- **RECORDS FOR THIS EXERCISE**:
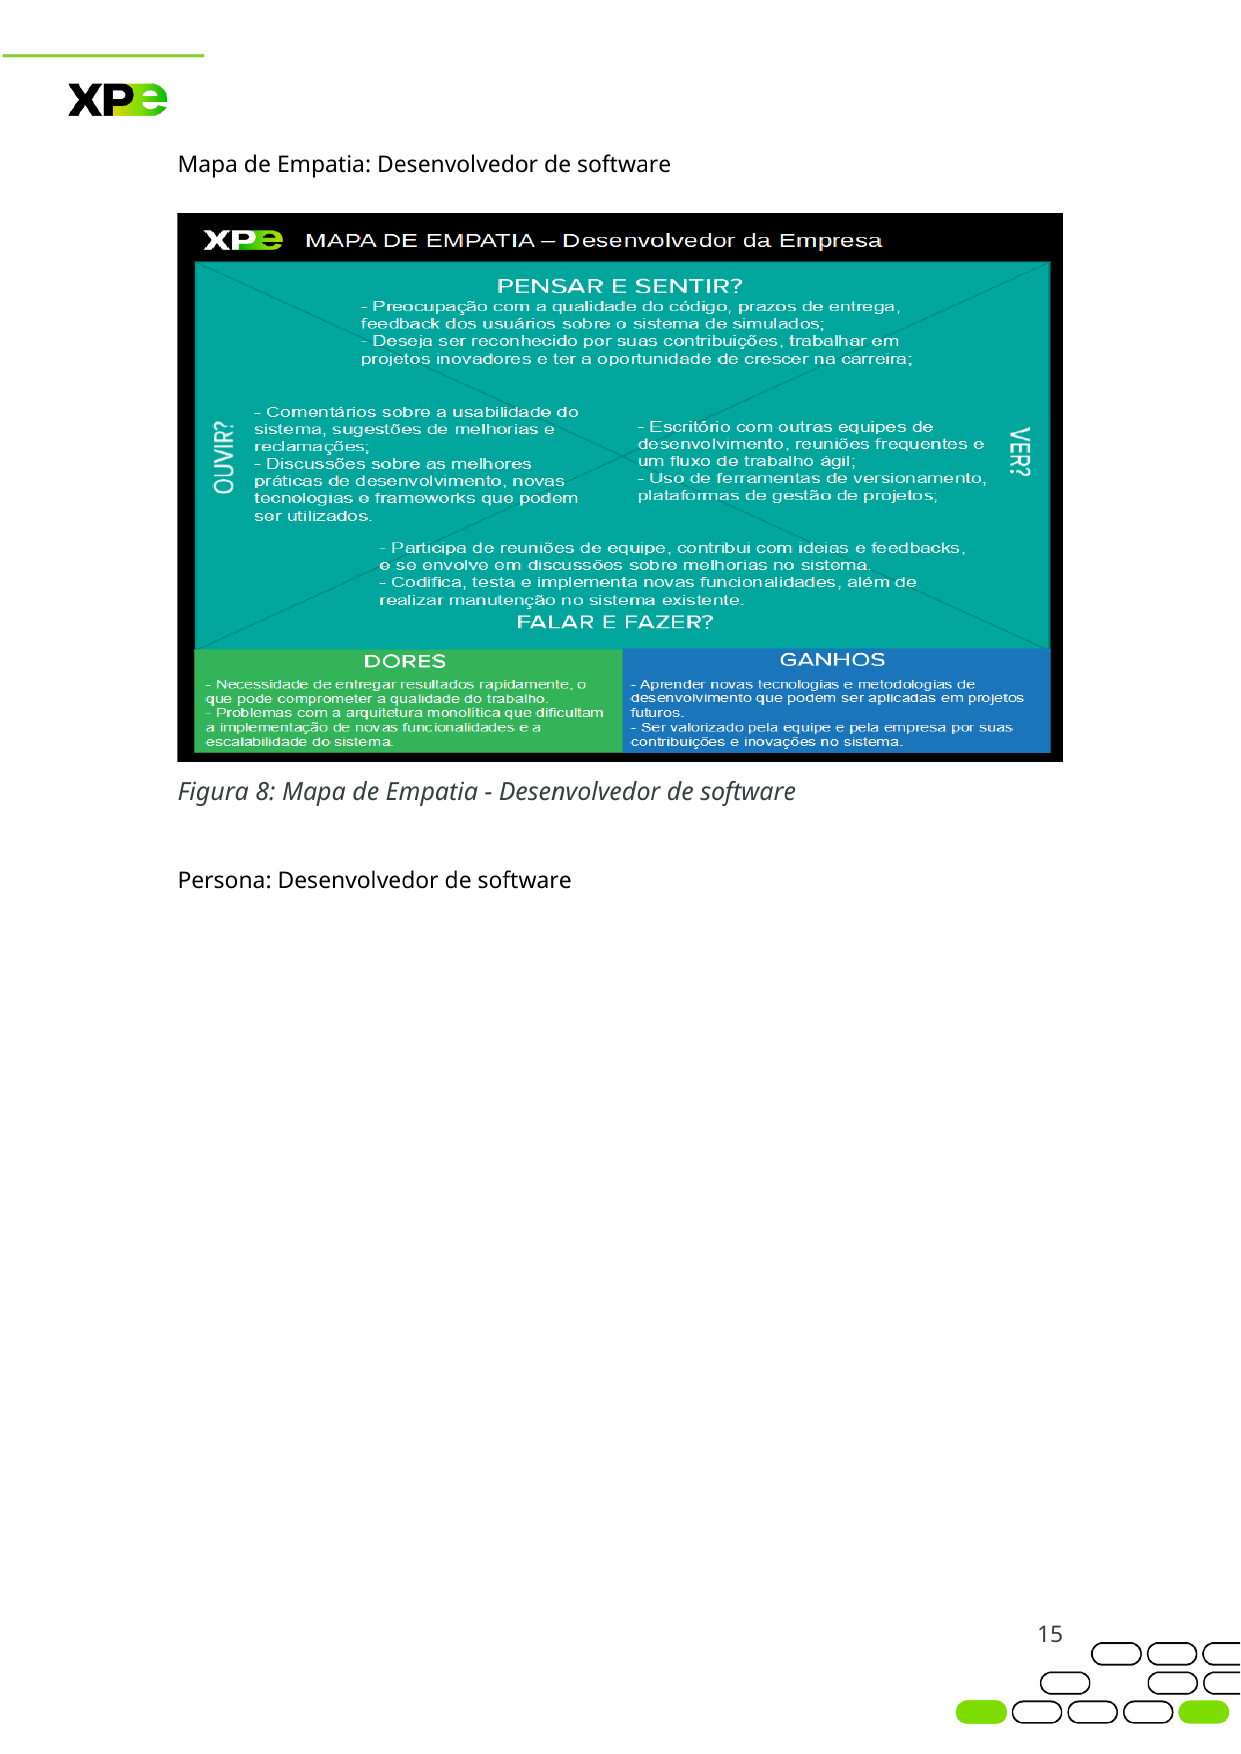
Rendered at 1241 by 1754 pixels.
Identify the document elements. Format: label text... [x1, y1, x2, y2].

picture [2, 51, 205, 148]
text Figura 8: Mapa de Empatia - Desenvolvedor de software [177, 762, 1063, 808]
text Persona: Desenvolvedor de software [177, 808, 1063, 896]
picture [955, 1642, 1241, 1724]
text Mapa de Empatia: Desenvolvedor de software [177, 148, 1063, 179]
text [177, 201, 1063, 213]
picture [177, 213, 1063, 762]
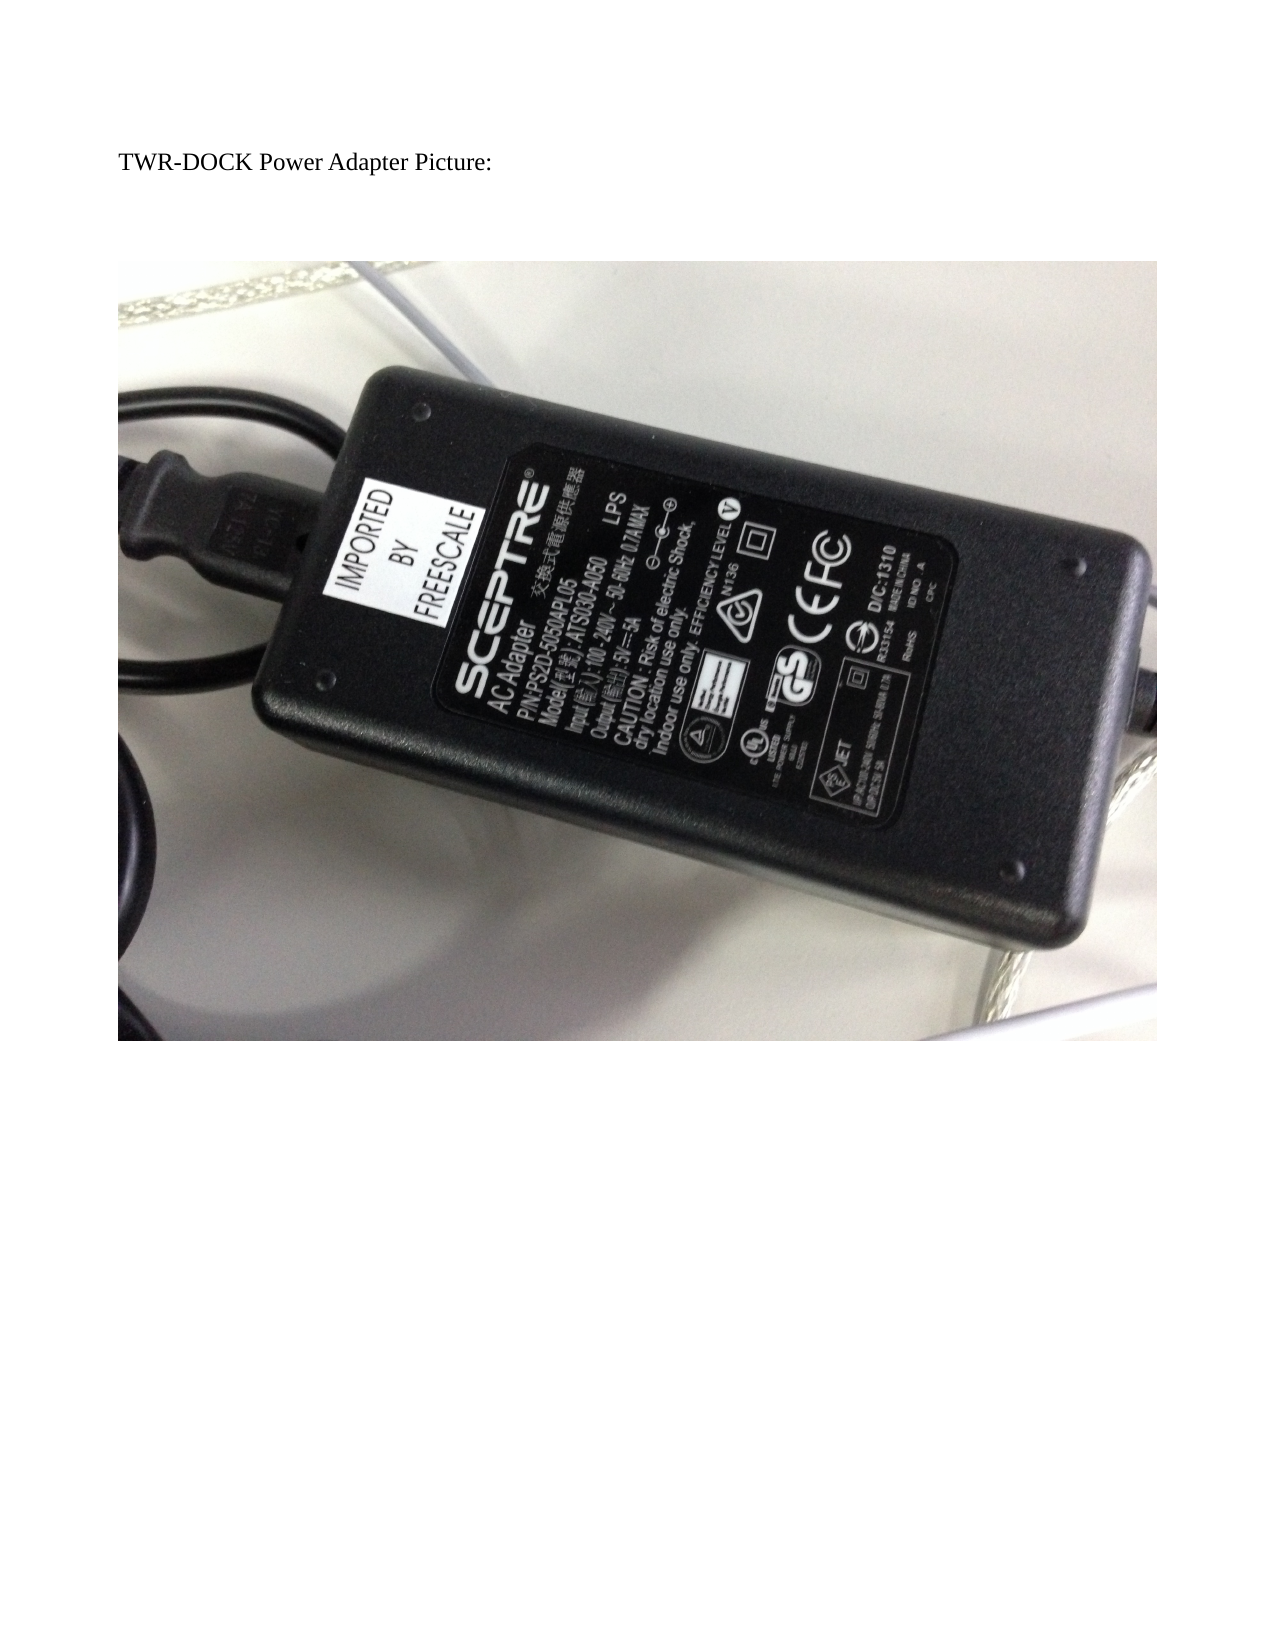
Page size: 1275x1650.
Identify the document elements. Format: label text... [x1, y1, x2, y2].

- **REQUEST**: Return every line of the records above verbatim, leaving the pictures out.

- **SOLUTION TO THE PROBLEM**:
Rendered at 1241 by 1754 pixels.
Identify the document elements. Format: label text... [x1, y1, x2, y2].

picture [2, 51, 205, 148]
text Figura 8: Mapa de Empatia - Desenvolvedor de software [177, 762, 1063, 808]
text Persona: Desenvolvedor de software [177, 808, 1063, 896]
picture [955, 1642, 1241, 1724]
text Mapa de Empatia: Desenvolvedor de software [177, 148, 1063, 179]
text [177, 201, 1063, 213]
picture [177, 213, 1063, 762]
Page size: 1275x1650.
Identify the document elements. Format: label text... [x1, y1, x2, y2].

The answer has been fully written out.